WORK INSTRUCTION:
Among the lines of the records below, copy those that hold the word "yaml".

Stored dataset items

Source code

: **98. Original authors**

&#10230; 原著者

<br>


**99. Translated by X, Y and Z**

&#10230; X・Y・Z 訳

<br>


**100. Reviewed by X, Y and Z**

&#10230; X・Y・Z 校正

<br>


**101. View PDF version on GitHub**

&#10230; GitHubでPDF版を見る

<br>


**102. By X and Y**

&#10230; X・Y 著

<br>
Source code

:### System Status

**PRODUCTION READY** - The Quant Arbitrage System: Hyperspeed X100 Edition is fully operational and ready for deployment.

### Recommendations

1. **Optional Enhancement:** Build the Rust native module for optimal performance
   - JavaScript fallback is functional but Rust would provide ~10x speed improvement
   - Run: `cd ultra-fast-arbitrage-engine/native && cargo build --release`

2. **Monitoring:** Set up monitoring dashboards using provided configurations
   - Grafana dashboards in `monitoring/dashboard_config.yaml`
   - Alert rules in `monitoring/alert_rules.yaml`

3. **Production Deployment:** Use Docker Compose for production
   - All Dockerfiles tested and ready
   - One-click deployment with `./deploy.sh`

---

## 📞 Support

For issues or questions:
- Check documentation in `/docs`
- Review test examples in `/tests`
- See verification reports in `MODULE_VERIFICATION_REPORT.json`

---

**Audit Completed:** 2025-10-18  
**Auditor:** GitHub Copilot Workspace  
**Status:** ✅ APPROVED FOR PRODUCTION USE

OUTPUT OF THE EXERCISE:
   - Grafana dashboards in `monitoring/dashboard_config.yaml`
   - Alert rules in `monitoring/alert_rules.yaml`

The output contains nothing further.